The intermediary service has been a controversial subject in cross
border trade, since the days of Service
Tax. The foremost
controversy is on the outbound
leg, as in if the services qualify as ‘intermediary services’, the
place of supply becomes ‘the location of supplier of services’, and therefore ousting the services from the purview
of export of services [Section 2 (6)
of the IGST Act].
While the entire definition is ambiguous and pending constitutional litmus, the definition contains an inter alia exclusion of ‘own account’, which if applied correctly could provide a window of opportunity to various players to preserve the export status.
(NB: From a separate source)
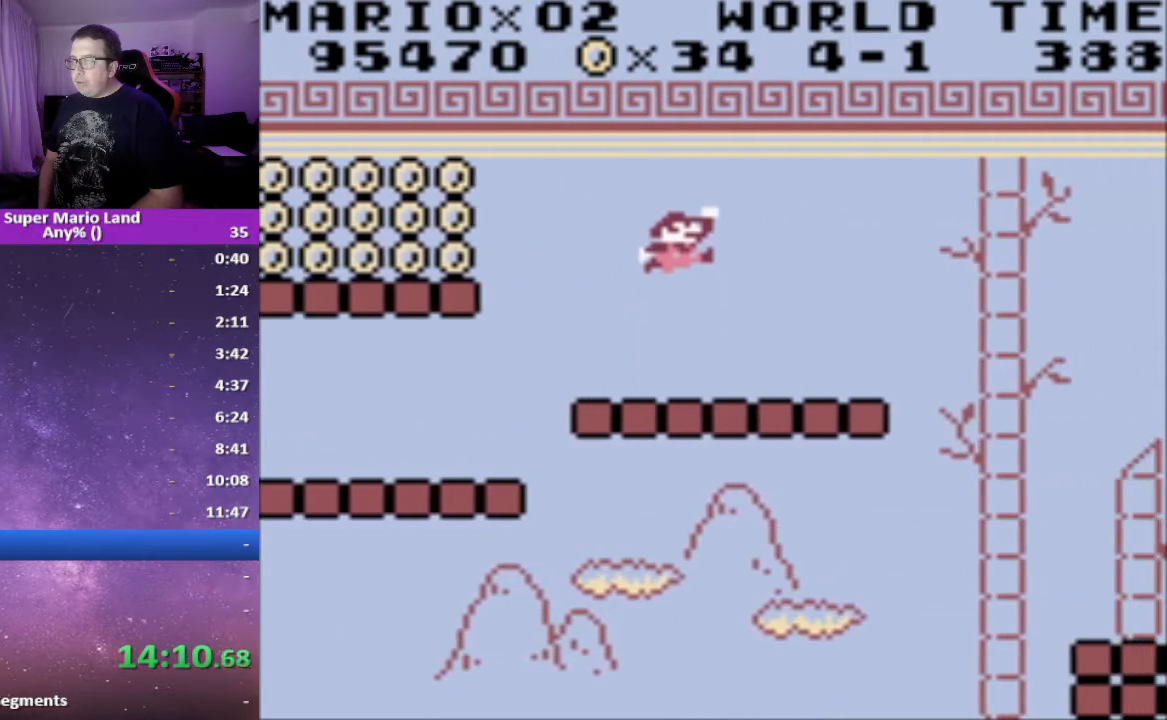
{"buttons": ["X", "DPAD_RIGHT"], "events": [[283, "DPAD_RIGHT", "down"]]}
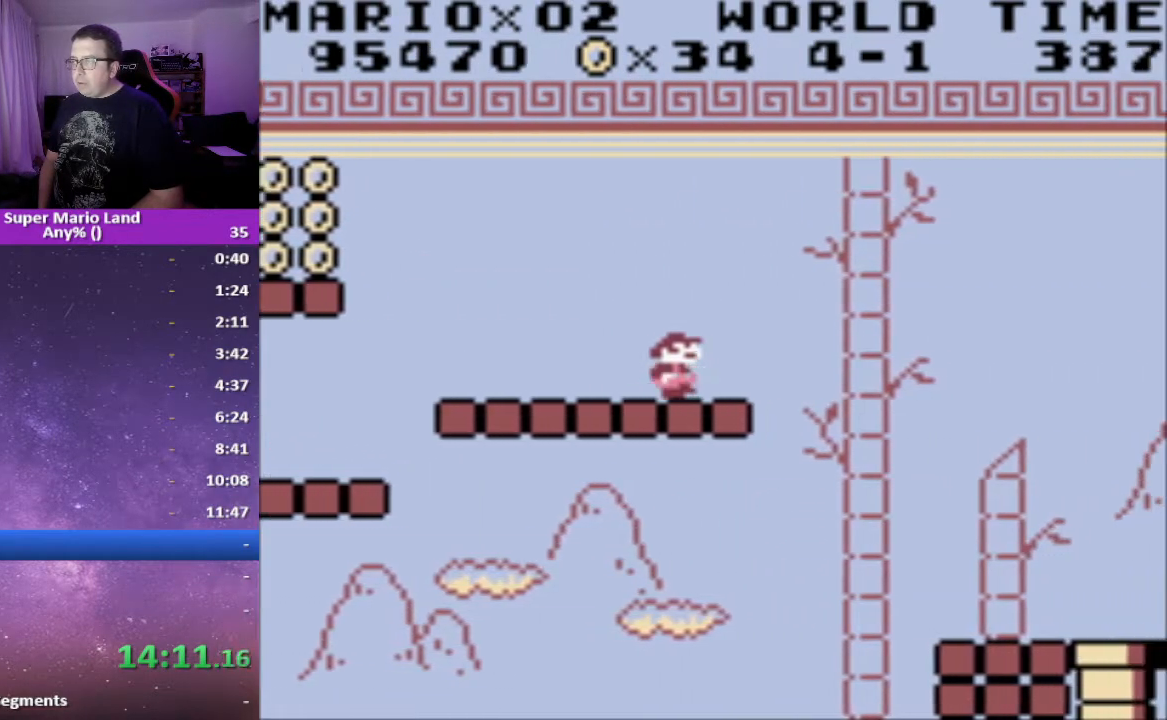
{"buttons": ["A", "X", "DPAD_RIGHT"], "events": [[50, "A", "down"]]}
The CBIC vide Circular No. 159/15/2021-GST dated September 20, 2021 (‘the Circular’) tried to provide certain clarity, but there are still gaps that need to be covered. In this backdrop, this article examines the ‘own account exclusion’.
1. Setting the context
As
per Section 2 (13) of the IGST Act, ‘intermediary’
means a broker, an agent or any other person,
by whatever name called, who arranges or facilitates the supply of goods or services
or both, or securities, between two or more persons, but does not include a person who
supplies such goods or services or both or securities on his own account.
Essentially
intermediary is a person ‘who facilitates or arranges’ the supplies of certain goods or services
(main supplies), however, if “such” main supplies are supplied by that person on “his own account” then his
services get excluded from intermediaries scope. The person might be assuming agency position commercially i.e.
he might only be arranging/
facilitating the supplies sought by a recipient, however, if he
undertakes supplies on his own account, he stands excluded from intermediary
services under the GST Law.
For example, a
commission agent (A) who procures goods at INR 100 (from B) and re- sells the same at INR 110 (to C) is not an intermediary, despite him arranging
procurement of goods
for C from B. Inherently A understand his position as that of agent, however
since he has assumed the status of main supplier
(principal) he no longer remains
an intermediary for GST purpose.
2. Own account – threshold and tests
In the above example,
we proceeded with a vanilla
example wherein A bought and re-sold the goods, however, the true construct of ‘own account’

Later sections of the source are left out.